One of the “good people,” the wife of my mother’s brother, drove into town to spend the day with us, a week after the close of his stay at Olney. “Aunt Sue” was a prime favorite with us all, and she was in fine feather to-day, full of fun and anecdote. She interrupted a spicy bit of family news to say, by-and-by:
“Did any of you ever suspect that your house is haunted?”
“How ridiculous!” laughed my mother. “Why do you ask?”
The narrator laughed yet more merrily.
“The funniest thing you ever heard! The old gentleman had an awful scare the last night he was here. I asked him what he had eaten—and drunk—for supper that evening. But he stuck to it that he was standing at his window, looking out into the moonlight in the garden, when somebody came up behind him, and took him by the elbows and turned him clear around! He felt the two hands that grabbed hold of him so plainly that he made sure Horace had hidden under the bed and jumped out to scare him. So he looked under the bed and in the wardrobe and the closet, and, for all I know, in the bureau drawers and under the washstand, for the boy. There was nobody in the room but himself, and the door was locked. He says he wouldn’t sleep in that room another night for a thousand dollars.”
“Nobody is likely to offer it!” retorted Mea, dryly. “I have slept there nearly a thousand nights, and nothing ever caught hold of me.”
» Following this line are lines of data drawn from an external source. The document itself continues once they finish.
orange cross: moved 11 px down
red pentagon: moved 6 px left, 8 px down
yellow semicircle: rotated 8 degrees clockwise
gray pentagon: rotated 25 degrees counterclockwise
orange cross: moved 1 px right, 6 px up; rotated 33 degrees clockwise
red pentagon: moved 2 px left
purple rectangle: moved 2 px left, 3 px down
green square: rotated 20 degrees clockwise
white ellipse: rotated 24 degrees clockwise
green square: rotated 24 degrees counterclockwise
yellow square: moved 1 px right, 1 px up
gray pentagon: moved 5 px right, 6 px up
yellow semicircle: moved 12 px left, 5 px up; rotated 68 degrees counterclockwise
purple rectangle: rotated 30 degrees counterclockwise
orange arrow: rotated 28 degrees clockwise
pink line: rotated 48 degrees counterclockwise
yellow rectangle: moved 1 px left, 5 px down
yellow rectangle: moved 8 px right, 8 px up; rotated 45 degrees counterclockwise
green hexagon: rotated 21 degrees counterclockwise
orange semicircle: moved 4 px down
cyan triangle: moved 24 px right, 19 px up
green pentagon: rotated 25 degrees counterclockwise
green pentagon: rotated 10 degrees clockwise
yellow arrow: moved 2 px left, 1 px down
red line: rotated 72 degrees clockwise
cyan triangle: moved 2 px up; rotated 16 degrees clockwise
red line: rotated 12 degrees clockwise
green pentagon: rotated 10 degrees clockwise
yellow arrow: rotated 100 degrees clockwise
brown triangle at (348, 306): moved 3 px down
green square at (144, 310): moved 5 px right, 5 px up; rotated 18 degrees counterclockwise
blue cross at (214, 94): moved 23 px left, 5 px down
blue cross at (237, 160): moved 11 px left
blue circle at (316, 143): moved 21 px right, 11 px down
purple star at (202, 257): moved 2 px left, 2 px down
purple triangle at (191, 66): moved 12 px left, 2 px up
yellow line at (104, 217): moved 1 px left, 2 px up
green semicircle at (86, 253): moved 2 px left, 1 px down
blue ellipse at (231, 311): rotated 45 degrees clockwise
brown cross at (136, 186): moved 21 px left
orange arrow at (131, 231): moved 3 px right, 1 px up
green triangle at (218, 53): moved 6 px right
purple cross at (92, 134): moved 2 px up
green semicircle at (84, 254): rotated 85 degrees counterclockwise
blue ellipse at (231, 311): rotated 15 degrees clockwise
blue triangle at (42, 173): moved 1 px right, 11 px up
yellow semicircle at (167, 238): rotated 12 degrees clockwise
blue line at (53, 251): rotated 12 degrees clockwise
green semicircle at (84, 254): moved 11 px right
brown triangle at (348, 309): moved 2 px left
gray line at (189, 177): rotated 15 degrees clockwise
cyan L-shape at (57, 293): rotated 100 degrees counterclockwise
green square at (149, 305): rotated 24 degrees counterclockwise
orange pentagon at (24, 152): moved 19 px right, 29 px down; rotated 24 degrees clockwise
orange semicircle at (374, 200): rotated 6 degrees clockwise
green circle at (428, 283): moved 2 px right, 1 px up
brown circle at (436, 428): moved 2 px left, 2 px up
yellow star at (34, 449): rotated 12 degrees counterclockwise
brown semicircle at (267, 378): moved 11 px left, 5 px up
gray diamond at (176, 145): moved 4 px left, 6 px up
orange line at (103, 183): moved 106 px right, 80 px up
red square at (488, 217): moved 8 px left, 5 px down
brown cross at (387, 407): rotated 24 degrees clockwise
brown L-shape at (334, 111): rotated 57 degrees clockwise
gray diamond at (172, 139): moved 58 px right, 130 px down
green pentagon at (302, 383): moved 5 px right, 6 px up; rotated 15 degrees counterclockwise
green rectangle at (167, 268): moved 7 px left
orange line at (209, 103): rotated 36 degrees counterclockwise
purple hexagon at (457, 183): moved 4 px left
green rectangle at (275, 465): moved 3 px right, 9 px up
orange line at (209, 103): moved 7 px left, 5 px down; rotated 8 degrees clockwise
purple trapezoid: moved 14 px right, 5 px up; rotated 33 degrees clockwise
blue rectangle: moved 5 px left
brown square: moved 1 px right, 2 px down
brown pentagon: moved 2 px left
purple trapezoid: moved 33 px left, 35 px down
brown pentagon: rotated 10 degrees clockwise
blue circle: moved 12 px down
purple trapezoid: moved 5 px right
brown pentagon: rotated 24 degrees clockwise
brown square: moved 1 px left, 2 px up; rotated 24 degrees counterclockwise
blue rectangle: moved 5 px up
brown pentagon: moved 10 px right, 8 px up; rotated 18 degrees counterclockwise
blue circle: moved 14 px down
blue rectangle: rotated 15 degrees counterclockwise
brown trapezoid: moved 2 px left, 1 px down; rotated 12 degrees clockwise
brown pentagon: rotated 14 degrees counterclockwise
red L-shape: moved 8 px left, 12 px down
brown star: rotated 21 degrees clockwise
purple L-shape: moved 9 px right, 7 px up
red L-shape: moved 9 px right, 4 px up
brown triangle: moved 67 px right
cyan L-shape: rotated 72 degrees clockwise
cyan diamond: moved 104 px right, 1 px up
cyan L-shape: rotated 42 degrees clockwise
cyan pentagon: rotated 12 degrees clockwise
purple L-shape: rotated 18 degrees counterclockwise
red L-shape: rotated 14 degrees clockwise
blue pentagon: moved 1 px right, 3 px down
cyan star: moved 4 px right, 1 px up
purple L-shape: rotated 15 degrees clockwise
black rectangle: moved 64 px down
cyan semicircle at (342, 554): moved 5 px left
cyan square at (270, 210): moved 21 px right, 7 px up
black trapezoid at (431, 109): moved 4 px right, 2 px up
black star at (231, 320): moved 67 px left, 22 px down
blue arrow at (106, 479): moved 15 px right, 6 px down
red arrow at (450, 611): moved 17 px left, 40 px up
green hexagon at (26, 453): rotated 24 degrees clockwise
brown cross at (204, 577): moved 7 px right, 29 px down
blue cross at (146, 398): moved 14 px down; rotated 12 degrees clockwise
Passing over what might or might not have been a link in the true, weird history of our bodiless tenant, I leap a chasm of a dozen years to wind up the tale of the “little gray lady,” so far as it bears directly upon our family. After the death of her husband and the marriages of sons and daughters left my mother alone in the old colonial homestead, she decided to sell it and to live with my youngest sister.